Yalnızca iletişim veya algılama gibi tekil yeteneklere odaklanan mikrodalga sistemlerden farklı olarak bu mikrodalga fotonik sistemler, düşük kayıp, güçlü parazit önleme özellikleri ve ayarlanabilir esneklikle geniş bant kapasitesine sahip.

Bu özellikler, yüksek hızlı iletim ve sinyalin geriçatılması gibi birden fazla işlevi aynı anda mümkün kılıyor.

Bilim insanları çalışmada, entegre iletişim engelleme işlevine sahip yenilikçi bir mikrodalga fotonik radyo frekansı cihazını tanımlıyor.

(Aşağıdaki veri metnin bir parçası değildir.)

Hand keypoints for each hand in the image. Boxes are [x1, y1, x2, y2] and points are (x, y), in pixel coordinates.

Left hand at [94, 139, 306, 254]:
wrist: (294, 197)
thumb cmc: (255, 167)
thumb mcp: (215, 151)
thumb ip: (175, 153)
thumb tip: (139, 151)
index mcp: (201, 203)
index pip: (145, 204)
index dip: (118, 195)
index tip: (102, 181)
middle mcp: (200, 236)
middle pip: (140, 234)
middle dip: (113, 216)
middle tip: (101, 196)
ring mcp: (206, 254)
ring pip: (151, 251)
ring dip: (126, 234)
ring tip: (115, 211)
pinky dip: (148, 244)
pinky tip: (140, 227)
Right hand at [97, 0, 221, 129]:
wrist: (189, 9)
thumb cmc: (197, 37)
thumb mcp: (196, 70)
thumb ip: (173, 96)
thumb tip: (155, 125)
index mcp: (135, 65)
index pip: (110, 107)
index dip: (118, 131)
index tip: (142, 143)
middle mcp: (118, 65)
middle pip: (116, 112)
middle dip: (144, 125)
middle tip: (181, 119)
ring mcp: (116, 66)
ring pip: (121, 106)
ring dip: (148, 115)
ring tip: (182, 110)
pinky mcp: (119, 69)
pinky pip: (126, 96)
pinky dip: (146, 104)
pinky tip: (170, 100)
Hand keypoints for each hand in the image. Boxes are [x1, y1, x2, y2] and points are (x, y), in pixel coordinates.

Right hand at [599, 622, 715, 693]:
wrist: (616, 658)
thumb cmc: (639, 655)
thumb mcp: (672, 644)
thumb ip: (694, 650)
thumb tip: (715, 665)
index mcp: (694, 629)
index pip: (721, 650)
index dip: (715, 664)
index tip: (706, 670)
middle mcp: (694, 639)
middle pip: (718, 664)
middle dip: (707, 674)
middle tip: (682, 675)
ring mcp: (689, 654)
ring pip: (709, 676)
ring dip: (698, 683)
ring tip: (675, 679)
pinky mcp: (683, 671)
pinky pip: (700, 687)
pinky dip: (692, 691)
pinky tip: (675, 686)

Araştırmacılar cihazın, "kompakt, çok işlevli bir mimaride üst seviye sinyal depolama, engelleme ve iletme performansı sergileyerek yeni nesil elektronik savaş alanında çığır açan bir yaklaşım sunduğunu" yazıyor.

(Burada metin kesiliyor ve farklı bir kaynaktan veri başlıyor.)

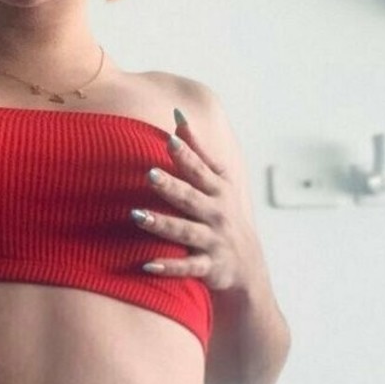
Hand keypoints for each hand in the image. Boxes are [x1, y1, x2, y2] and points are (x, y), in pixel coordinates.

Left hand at [134, 113, 261, 292]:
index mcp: (218, 190)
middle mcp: (217, 214)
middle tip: (150, 175)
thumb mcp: (218, 182)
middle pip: (190, 198)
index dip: (187, 155)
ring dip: (162, 224)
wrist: (247, 267)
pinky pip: (187, 268)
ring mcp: (213, 241)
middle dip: (171, 187)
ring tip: (137, 216)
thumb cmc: (224, 215)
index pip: (200, 170)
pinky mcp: (209, 267)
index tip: (170, 139)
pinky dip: (169, 268)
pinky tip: (147, 266)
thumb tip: (178, 116)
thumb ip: (198, 151)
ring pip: (184, 232)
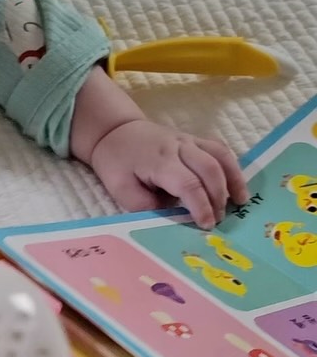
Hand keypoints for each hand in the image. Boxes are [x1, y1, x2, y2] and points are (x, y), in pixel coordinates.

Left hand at [90, 119, 248, 228]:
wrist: (116, 131)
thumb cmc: (117, 163)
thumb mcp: (121, 190)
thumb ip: (145, 206)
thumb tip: (172, 218)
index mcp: (159, 161)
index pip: (188, 184)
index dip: (201, 206)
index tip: (207, 225)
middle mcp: (178, 147)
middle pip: (209, 170)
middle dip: (218, 198)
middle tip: (219, 221)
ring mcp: (189, 140)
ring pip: (220, 157)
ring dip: (233, 180)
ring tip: (240, 203)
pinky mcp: (196, 139)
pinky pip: (220, 150)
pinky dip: (232, 168)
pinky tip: (237, 186)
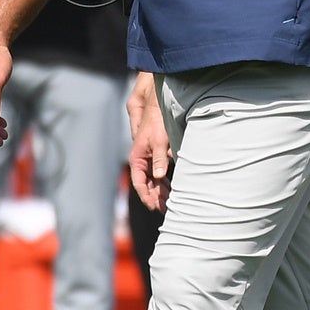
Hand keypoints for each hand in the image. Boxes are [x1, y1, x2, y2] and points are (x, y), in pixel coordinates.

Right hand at [126, 74, 171, 210]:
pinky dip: (164, 178)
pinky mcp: (155, 150)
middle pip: (146, 182)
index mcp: (137, 156)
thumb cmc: (156, 119)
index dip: (147, 196)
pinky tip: (172, 185)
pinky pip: (158, 169)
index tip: (155, 207)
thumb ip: (160, 157)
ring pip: (152, 177)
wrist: (156, 102)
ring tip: (170, 200)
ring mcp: (147, 154)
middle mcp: (140, 157)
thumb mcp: (159, 139)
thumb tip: (160, 175)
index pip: (139, 182)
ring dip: (160, 188)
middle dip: (155, 196)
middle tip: (167, 208)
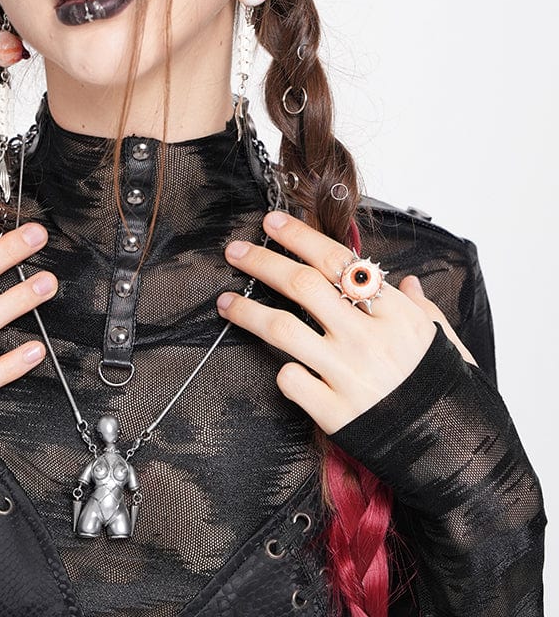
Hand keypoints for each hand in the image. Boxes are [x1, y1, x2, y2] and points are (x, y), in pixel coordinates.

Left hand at [216, 211, 474, 434]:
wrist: (453, 456)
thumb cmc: (445, 393)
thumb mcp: (443, 341)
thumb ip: (419, 307)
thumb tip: (403, 282)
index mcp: (396, 314)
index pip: (338, 262)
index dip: (299, 237)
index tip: (272, 223)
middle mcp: (368, 338)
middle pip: (302, 285)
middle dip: (262, 261)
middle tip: (235, 251)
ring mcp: (347, 374)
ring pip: (282, 328)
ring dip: (247, 310)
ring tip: (225, 301)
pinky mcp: (333, 411)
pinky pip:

Ancak bilim insanları, mevcut 6G teknolojisinin hâlâ "sistem sadeleştirme ve işlevsel geliştirme arasındaki çelişki"yi yaşadığını söylüyor.

SCMP'ye göre, araştırmacılar daha sonraki aşamalarda yeni cihazın bileşenlerini ve güç tüketimini azaltırken sinyal kalitesini ve işleme kapasitesini artırmayı umuyor.

Son gelişmeler, Çin'in 6G iletişim teknolojisi alanındaki hakimiyetini de vurgularken ülke, bu teknolojiye ilişkin dünya çapında en geniş patent koleksiyonuna sahip.